Input records:
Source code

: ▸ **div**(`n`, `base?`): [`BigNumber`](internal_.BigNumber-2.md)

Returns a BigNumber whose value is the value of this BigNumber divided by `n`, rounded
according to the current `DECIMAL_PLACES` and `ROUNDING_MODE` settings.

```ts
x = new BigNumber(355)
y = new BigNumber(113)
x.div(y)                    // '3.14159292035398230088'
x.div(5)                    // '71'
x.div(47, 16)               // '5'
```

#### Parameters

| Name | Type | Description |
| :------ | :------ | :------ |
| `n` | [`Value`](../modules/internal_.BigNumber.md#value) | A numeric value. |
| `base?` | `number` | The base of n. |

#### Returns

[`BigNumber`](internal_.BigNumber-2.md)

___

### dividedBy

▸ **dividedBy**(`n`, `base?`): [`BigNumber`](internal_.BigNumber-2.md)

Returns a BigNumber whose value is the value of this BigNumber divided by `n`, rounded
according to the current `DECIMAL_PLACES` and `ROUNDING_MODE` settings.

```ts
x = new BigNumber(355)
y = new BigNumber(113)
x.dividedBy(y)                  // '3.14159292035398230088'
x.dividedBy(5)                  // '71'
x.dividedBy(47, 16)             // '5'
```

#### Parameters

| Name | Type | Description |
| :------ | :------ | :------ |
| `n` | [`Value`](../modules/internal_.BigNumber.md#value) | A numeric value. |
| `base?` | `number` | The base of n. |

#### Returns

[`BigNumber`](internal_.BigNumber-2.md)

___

---

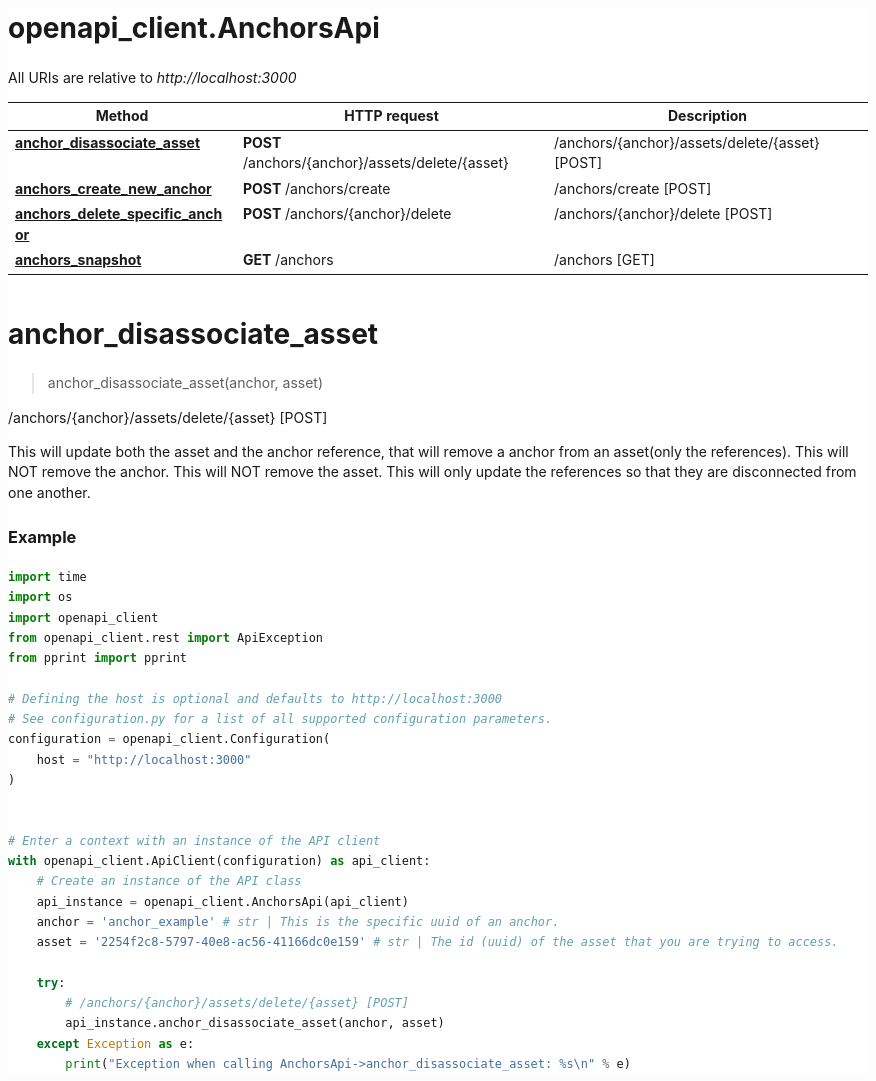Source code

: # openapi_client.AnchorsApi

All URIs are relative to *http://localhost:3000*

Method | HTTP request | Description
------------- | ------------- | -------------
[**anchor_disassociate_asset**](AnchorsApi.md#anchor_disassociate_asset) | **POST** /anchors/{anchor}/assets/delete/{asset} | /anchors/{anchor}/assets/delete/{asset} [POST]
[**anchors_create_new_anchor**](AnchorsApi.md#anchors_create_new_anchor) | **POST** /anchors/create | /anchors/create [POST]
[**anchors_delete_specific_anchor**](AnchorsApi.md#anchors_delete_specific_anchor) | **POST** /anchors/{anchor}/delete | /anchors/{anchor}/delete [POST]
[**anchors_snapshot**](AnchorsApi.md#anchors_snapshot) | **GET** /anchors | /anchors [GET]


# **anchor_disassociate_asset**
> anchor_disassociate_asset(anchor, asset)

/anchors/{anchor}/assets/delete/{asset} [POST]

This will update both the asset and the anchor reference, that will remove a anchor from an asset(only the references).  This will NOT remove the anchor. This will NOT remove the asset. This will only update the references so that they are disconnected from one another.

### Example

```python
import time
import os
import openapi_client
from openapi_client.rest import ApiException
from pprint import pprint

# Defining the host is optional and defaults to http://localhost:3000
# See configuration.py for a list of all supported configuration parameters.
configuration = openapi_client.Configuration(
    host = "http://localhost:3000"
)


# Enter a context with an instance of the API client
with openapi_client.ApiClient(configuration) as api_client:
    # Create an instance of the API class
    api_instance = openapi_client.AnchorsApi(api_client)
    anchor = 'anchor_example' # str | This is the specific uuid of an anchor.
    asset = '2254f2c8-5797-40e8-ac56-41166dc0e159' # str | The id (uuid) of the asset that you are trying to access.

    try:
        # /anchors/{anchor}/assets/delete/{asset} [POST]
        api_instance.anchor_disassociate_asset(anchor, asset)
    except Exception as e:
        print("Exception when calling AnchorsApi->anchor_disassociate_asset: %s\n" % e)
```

==

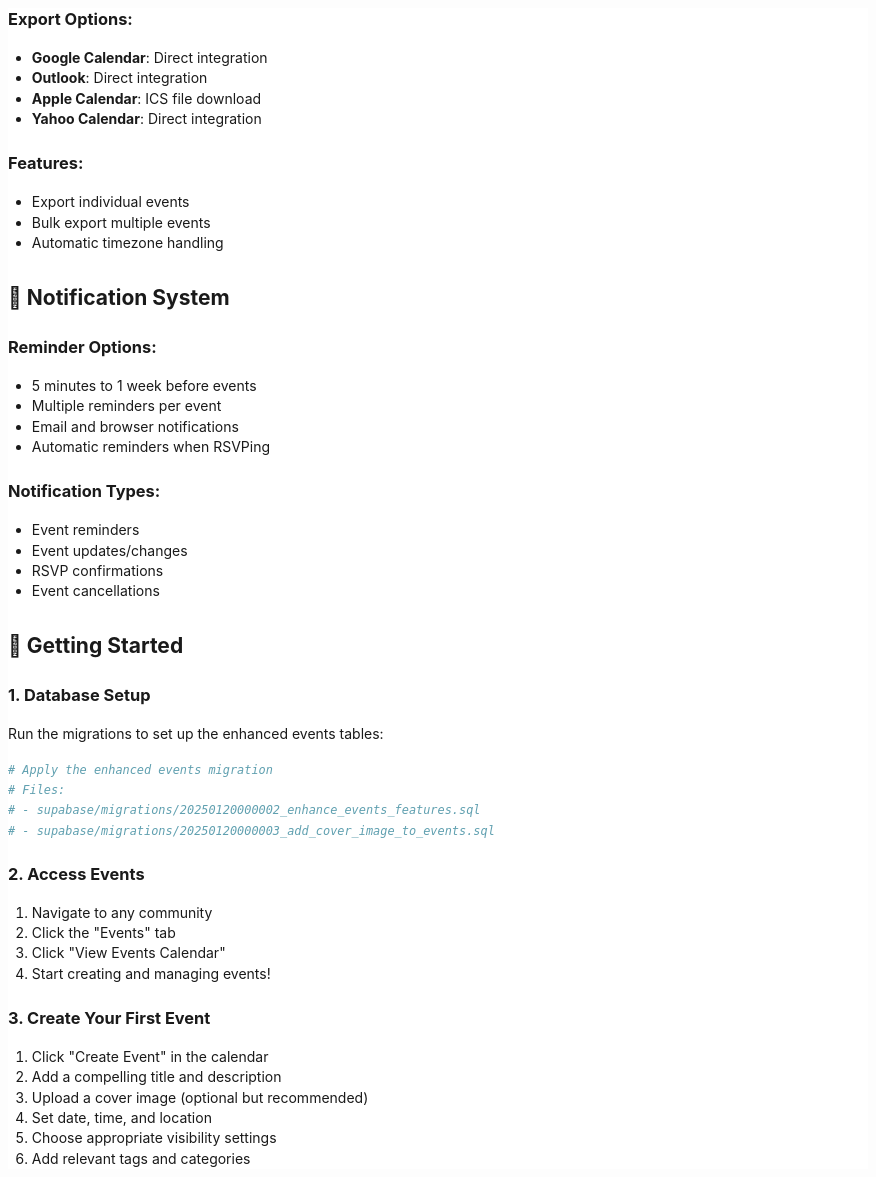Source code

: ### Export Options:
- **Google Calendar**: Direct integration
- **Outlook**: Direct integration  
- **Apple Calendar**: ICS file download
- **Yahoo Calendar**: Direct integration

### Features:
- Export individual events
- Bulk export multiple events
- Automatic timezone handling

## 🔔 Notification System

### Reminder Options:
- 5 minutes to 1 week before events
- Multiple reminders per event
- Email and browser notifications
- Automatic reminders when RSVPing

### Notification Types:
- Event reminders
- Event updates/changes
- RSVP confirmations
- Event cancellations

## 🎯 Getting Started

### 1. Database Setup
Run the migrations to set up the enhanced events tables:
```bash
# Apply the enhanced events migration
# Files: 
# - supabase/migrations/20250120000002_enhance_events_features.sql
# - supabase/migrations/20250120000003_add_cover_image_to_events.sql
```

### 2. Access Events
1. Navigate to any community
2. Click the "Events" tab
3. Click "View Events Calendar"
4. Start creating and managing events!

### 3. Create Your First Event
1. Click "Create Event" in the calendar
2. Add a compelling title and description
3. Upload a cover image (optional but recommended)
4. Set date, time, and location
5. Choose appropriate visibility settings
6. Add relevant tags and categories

Exercise directions:
Restate word for word the lines in the material above from the one with "- **Apple Calendar**: ICS file download" to the one with "6. Add relevant tags and categories"; both of those lines count, and nothing else does.

Your solution:
- **Apple Calendar**: ICS file download
- **Yahoo Calendar**: Direct integration

### Features:
- Export individual events
- Bulk export multiple events
- Automatic timezone handling

## 🔔 Notification System

### Reminder Options:
- 5 minutes to 1 week before events
- Multiple reminders per event
- Email and browser notifications
- Automatic reminders when RSVPing

### Notification Types:
- Event reminders
- Event updates/changes
- RSVP confirmations
- Event cancellations

## 🎯 Getting Started

### 1. Database Setup
Run the migrations to set up the enhanced events tables:
```bash
# Apply the enhanced events migration
# Files: 
# - supabase/migrations/20250120000002_enhance_events_features.sql
# - supabase/migrations/20250120000003_add_cover_image_to_events.sql
```

### 2. Access Events
1. Navigate to any community
2. Click the "Events" tab
3. Click "View Events Calendar"
4. Start creating and managing events!

### 3. Create Your First Event
1. Click "Create Event" in the calendar
2. Add a compelling title and description
3. Upload a cover image (optional but recommended)
4. Set date, time, and location
5. Choose appropriate visibility settings
6. Add relevant tags and categories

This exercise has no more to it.